The predictions of binders and binding affinities are important themes in the study of protein-protein interactions. Recent years have seen significant progress in the prediction of binders^1,2 and growing efforts in the prediction of binding affinities.^3–6 These predictions have mostly been based on structural and energetic features pertaining to the native complexes. Potentially the full interaction energy surface of the two subunits encodes information for predicting binders and binding affinities. Here we explore this potential and report our findings for affinity-related targets in CAPRI rounds 20–27.

The inter-protein interaction energy surface is not directly observable but it determines the observable entities such as the structure of the native complex, whether the two subunits have measurable binding affinity (i.e., classification as either binders or non-binders), and if so the magnitude of the binding affinity and the association and dissociation rate constants. The potential value of the full interaction energy surface for predicting such observable entities has been demonstrated in previous studies. Shen et al.⁷ used semi-definite underestimation to search for local minima on the interaction energy surface and to locate the native complex (corresponding to the global minimum). They suggested that this search process mimics the diffusional approach of the subunits in forming the native complex.

The association rate constant is certainly dependent on the full interaction energy surface. In developing a theory for the association rate constant, we mapped the interaction energy surface to introduce the concept of transient complex.^8,9 This is an intermediate on the association pathway, located at the outer boundary of the native-complex energy well (Fig. 1). It separates the “near” region, where the two subunits have significant native interactions but their relative translation and rotation are restricted, and the “far” region, where the two subunits have few specific interactions but have nearly unrestricted translational and rotational freedom. The two subunits reach the transient complex by translational and rotational diffusion. Subsequently they can undergo further conformational rearrangements and tightening of the binding interface to reach the native complex. When this forward step is fast (relative to the breakup of the transient complex by diffusion in the reverse direction), the overall association rate constant is well approximated by the rate constant for reaching the transient complex by diffusion. We have developed an automated method called TransComp (http://pipe.sc.fsu.edu/transcomp/) for predicting the association rate constant in this diffusion-limited regime.¹⁰

Figure 1.

Identification of the transient complex of two proteins, A and B. (A) The three translational coordinates, as defined by the relative displacement r between the centers of the binding sites on the two subunits; and the three rotational coordinates, as defined by the unit vector e attached to subunit B and the rotation angle χ around this unit vector. (B) Scatter plot of contact number (N_c) versus χ. Only clash-free poses are present in the scatter plot. (C) Specification of the transient complex, by fitting the standard deviation of χ values of clash-free poses at a given N_c to a function modeling two-state protein denaturation.
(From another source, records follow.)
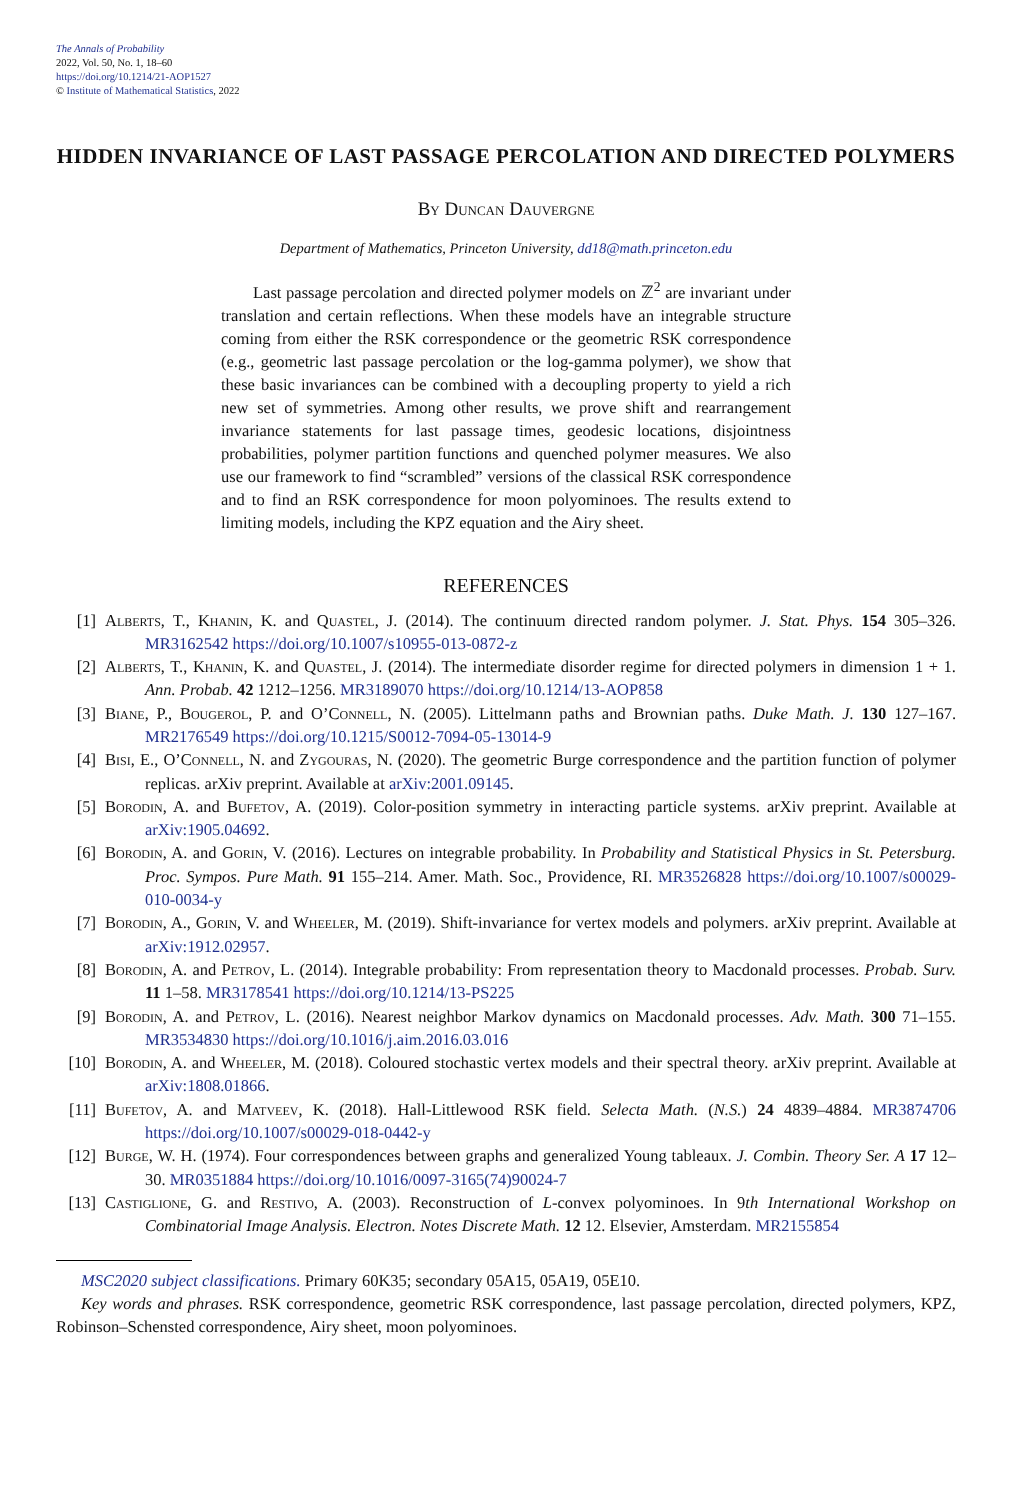The Annals of Probability
2022, Vol. 50, No. 1, 18–60
https://doi.org/10.1214/21-AOP1527
© Institute of Mathematical Statistics, 2022
HIDDEN INVARIANCE OF LAST PASSAGE PERCOLATION AND DIRECTED POLYMERS
By Duncan Dauvergne
Department of Mathematics, Princeton University, dd18@math.princeton.edu
Last passage percolation and directed polymer models on ℤ<sup>2</sup> are invariant under translation and certain reflections. When these models have an integrable structure coming from either the RSK correspondence or the geometric RSK correspondence (e.g., geometric last passage percolation or the log-gamma polymer), we show that these basic invariances can be combined with a decoupling property to yield a rich new set of symmetries. Among other results, we prove shift and rearrangement invariance statements for last passage times, geodesic locations, disjointness probabilities, polymer partition functions and quenched polymer measures. We also use our framework to find “scrambled” versions of the classical RSK correspondence and to find an RSK correspondence for moon polyominoes. The results extend to limiting models, including the KPZ equation and the Airy sheet.
REFERENCES
[1] Alberts, T., Khanin, K. and Quastel, J. (2014). The continuum directed random polymer. J. Stat. Phys. 154 305–326. MR3162542 https://doi.org/10.1007/s10955-013-0872-z
[2] Alberts, T., Khanin, K. and Quastel, J. (2014). The intermediate disorder regime for directed polymers in dimension 1 + 1. Ann. Probab. 42 1212–1256. MR3189070 https://doi.org/10.1214/13-AOP858
[3] Biane, P., Bougerol, P. and O’Connell, N. (2005). Littelmann paths and Brownian paths. Duke Math. J. 130 127–167. MR2176549 https://doi.org/10.1215/S0012-7094-05-13014-9
[4] Bisi, E., O’Connell, N. and Zygouras, N. (2020). The geometric Burge correspondence and the partition function of polymer replicas. arXiv preprint. Available at arXiv:2001.09145.
[5] Borodin, A. and Bufetov, A. (2019). Color-position symmetry in interacting particle systems. arXiv preprint. Available at arXiv:1905.04692.
[6] Borodin, A. and Gorin, V. (2016). Lectures on integrable probability. In Probability and Statistical Physics in St. Petersburg. Proc. Sympos. Pure Math. 91 155–214. Amer. Math. Soc., Providence, RI. MR3526828 https://doi.org/10.1007/s00029-010-0034-y
[7] Borodin, A., Gorin, V. and Wheeler, M. (2019). Shift-invariance for vertex models and polymers. arXiv preprint. Available at arXiv:1912.02957.
[8] Borodin, A. and Petrov, L. (2014). Integrable probability: From representation theory to Macdonald processes. Probab. Surv. 11 1–58. MR3178541 https://doi.org/10.1214/13-PS225
[9] Borodin, A. and Petrov, L. (2016). Nearest neighbor Markov dynamics on Macdonald processes. Adv. Math. 300 71–155. MR3534830 https://doi.org/10.1016/j.aim.2016.03.016
[10] Borodin, A. and Wheeler, M. (2018). Coloured stochastic vertex models and their spectral theory. arXiv preprint. Available at arXiv:1808.01866.
[11] Bufetov, A. and Matveev, K. (2018). Hall-Littlewood RSK field. Selecta Math. (N.S.) 24 4839–4884. MR3874706 https://doi.org/10.1007/s00029-018-0442-y
[12] Burge, W. H. (1974). Four correspondences between graphs and generalized Young tableaux. J. Combin. Theory Ser. A 17 12–30. MR0351884 https://doi.org/10.1016/0097-3165(74)90024-7
[13] Castiglione, G. and Restivo, A. (2003). Reconstruction of L-convex polyominoes. In 9th International Workshop on Combinatorial Image Analysis. Electron. Notes Discrete Math. 12 12. Elsevier, Amsterdam. MR2155854
MSC2020 subject classifications. Primary 60K35; secondary 05A15, 05A19, 05E10.
Key words and phrases. RSK correspondence, geometric RSK correspondence, last passage percolation, directed polymers, KPZ, Robinson–Schensted correspondence, Airy sheet, moon polyominoes.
The set of poses with the N_c value (designated as N_c^*) at the midpoint of the transition constitutes the transient complex. The N_c^* value is highlighted in both (B) and (C) by a blue dashed line. (D) The interaction free energy surface in the r-χ space. The location of the transient complex is sketched. Adapted from Alsallaq and Zhou⁸ and Qin et al.¹⁰

Here we report the use of the interaction energy landscape and the transient complex in particular for the five affinity-related targets (T43–45, 55, and 56) of CAPRI rounds 20–27. We found that the width of the binding funnel and the electrostatic interaction energy of the transient complex are among the features predictive of binders and binding affinities. For the nine docking targets, continuing on our success in previous CAPRI rounds,^11,12 we produced 10 medium-quality models for T47 and acceptable models for T48 and T49.

METHODS

Mapping of interaction energy surface and generation of transient complex

The procedure for mapping the interaction energy surface and identifying the transient complex was published previously.^8–10 Briefly, the mapping involved sampling in the 6-dimensional space of relative translation and relative rotation between the subunits (Fig. 1A). The sampling covered the native-complex basin and the surrounding region. Each subunit was treated as rigid and adopted the native conformation. The 3 translational coordinates were specified by the displacement vector r between the centers of the binding sites on the two subunits. The 3 rotational coordinates were specified by a unit vector e attached to subunit B and the rotation angle χ around this unit vector. In the native complex, this unit vector is perpendicular to the least-squares plane of the interface atoms and points from subunit A to subunit B. Poses in this 6-dimensional space was randomly generated, with the restriction that the magnitude of r (i.e., r) was below a cutoff r_cut.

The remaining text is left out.